2. Description of Related Art
These days, hybrid cars are becoming popular as the result of the energy conservation policies. To improve fuel economy in hybrid cars and motor performance, drive motors are controlled by inverters and rapidly becoming smaller, lighter, highly heat-resistant and are driven under higher voltage. To meet a request for higher motor performance, such as small size, light weight, and high heat resistance, windings currently used for the motor coil require polyamide-imide enameled wires which have excellent heat resistance, mechanical characteristics that can withstand severe coil formation, and mission oil resistance. The mission-oil resistance greatly effects insulation-retaining capacity depending on types and quantities of oil additives. However, if influences of an oil additive are excluded, hydrolyzability due to moisture absorption is directly related to mission-oil resistance.
On the other hand, a polyamide-imide resin insulating paint is a heat-resistant polymeric resin having heat resistance properties, excellent mechanical characteristics, and hydrolyzability resistance properties in which amide groups and imide groups are compounded at a ratio of approximately fifty-fifty. Generally, the polyamide-imide resin insulating paint is created by a decarboxylation reaction of mainly two components, 4,4′-diphenylmethane diisocyanate (MDI) and trimellitic anhydride (TMA), in a polar solvent, such as N-methyl-2-pyrolidone (NMP), N,N-dimethylformamide (DMF), N,N-dimethylacetamide (DMAC), and dimethylimidazolidinone (DMI).
The isocyanate method and the acid chloride method are well-known examples of manufacturing methods for the polyamide-imide resin insulating paint. From the viewpoint of manufacturing productivity, the isocyanate method is usually utilized. An example of well-known polyamide-imide resin is one that is generated by a synthetic reaction of mainly two components which are 4,4′-diphenylmethane diisocyanate (MDI) and trimellitic anhydride (TMA) as an acid component. Furthermore, there is a method in which aromatic diamine and aromatic tricarboxylic anhydride react with each other under the acid excess condition at a compounding ratio from 50/100 to 80/100 in order to reform characteristics of polyamide-imide resin, and then polyamide-imide resin is synthesized by using a diisocyanate component (see JP-B-2897186).

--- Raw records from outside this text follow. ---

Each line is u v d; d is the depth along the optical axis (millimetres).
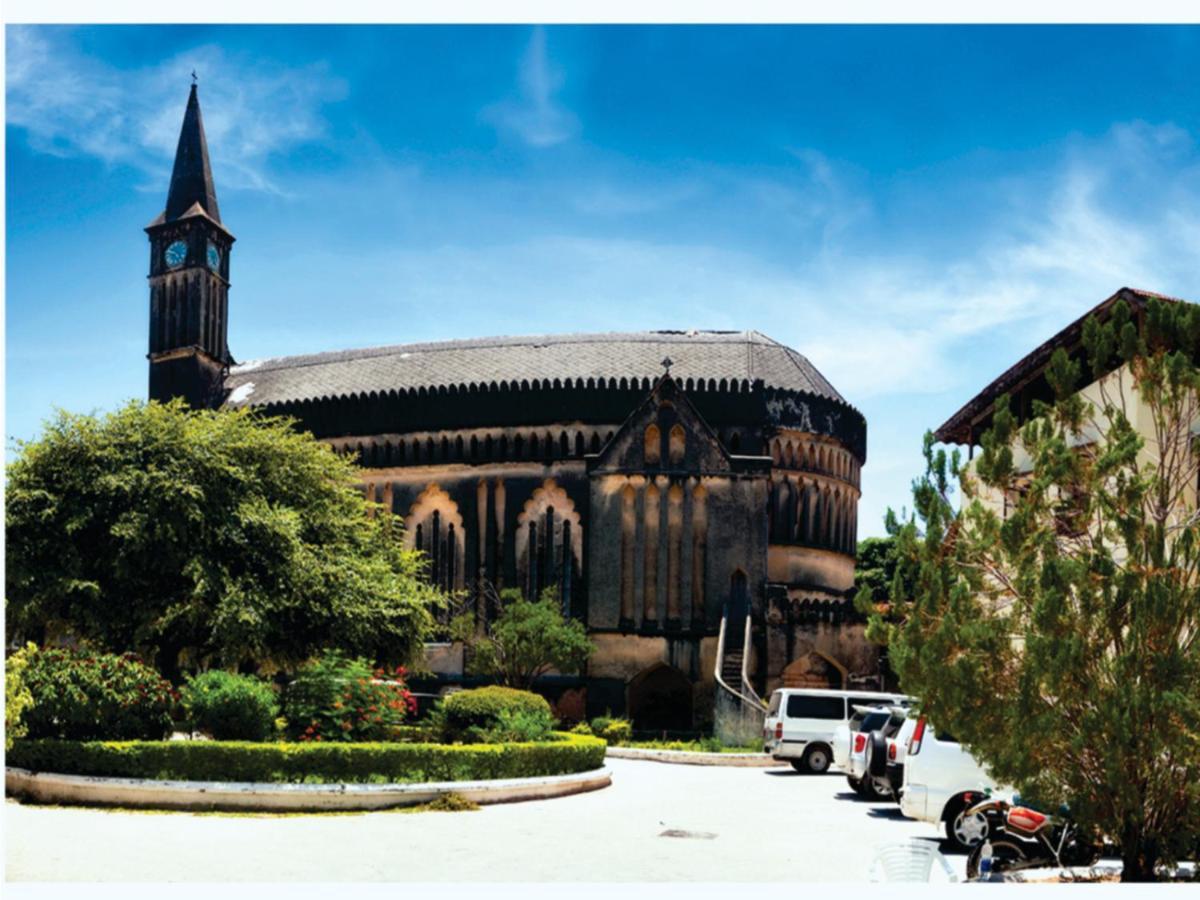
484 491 62906
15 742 23844
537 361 64562
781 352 67812
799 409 64875
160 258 73500
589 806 25797
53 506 31594
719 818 24078
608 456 57188
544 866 17328
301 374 70688
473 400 63062
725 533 56188
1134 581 14094
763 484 56562
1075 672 14273
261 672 39219
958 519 16156
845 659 55844
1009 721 14758
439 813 23625
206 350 72312
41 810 21844
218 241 74375
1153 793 14508
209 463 33562
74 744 23516
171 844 18062
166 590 33375
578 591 59969
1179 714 13688
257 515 33375
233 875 15680
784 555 63625
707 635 55125
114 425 33656
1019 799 16469
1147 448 20375
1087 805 14703
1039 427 15773
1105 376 15680
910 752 20969
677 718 58938
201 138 75938
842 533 67625
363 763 24453
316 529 37062
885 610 54938
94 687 24141
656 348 65312
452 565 62719
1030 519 15070
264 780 23500
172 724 25484
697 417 57062
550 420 61812
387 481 64500
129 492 31953
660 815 24312
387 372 67438
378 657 37594
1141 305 21719
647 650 55438
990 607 15891
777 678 54594
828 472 66500
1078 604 14625
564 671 53875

However, one of disadvantages of the film made of polyamide-imide resin insulating paint is its high permittivity. Due to the resin's structure, the existence of an amide group and an imide group significantly affects the increase in permittivity.
An insulation wire, specifically, an enameled wire used for a motor coil tends to be driven using an inverter to increase efficiency, and accordingly, excessive voltage (inverter surge) is generated causing partial discharge degradation to occur, resulting in insulation breakdown in many cases. Furthermore, motor drive by high-voltage coupled with the superposition of inverter surge increases the risk of the occurrence of partial discharge; therefore, it is becoming difficult to cope with insulation against inverter surge.
As a method of increasing voltage-applied service life by solving the problem of partial discharge, technology of a partial-discharge resistant enameled wire has been disclosed which is manufactured by applying on a conductor a partial-discharge resistant resin paint which is obtained by dispersing organo silica sol in a resin solution (e.g., see JP-B-3496636 and JP-A-2004-204187). There is another method in which an electric field between wires (electric field included in the layers of air present between wires) is eased to prevent partial discharge from occurring, thereby increasing a voltage-applied service life. The above method is classified into two methods: one method in which an electric field is eased by making wire surface conductive or semiconductive, and the other method in which an electric field is eased by decreasing permittivity of the insulation film.
However, the method in which the surface of an insulation wire is made conductive or semiconductive has many problems and is not practical because damage tends to occur during the coil winding process and insulation characteristics are degraded, and an insulation procedure must be conducted on the wire ends. On the other hand, with regard to the method in which permittivity of the insulation film is decreased, since decrease in permittivity depends on the resin structure, it was difficult to acquire both heat resistance and excellent mechanical characteristics simultaneously.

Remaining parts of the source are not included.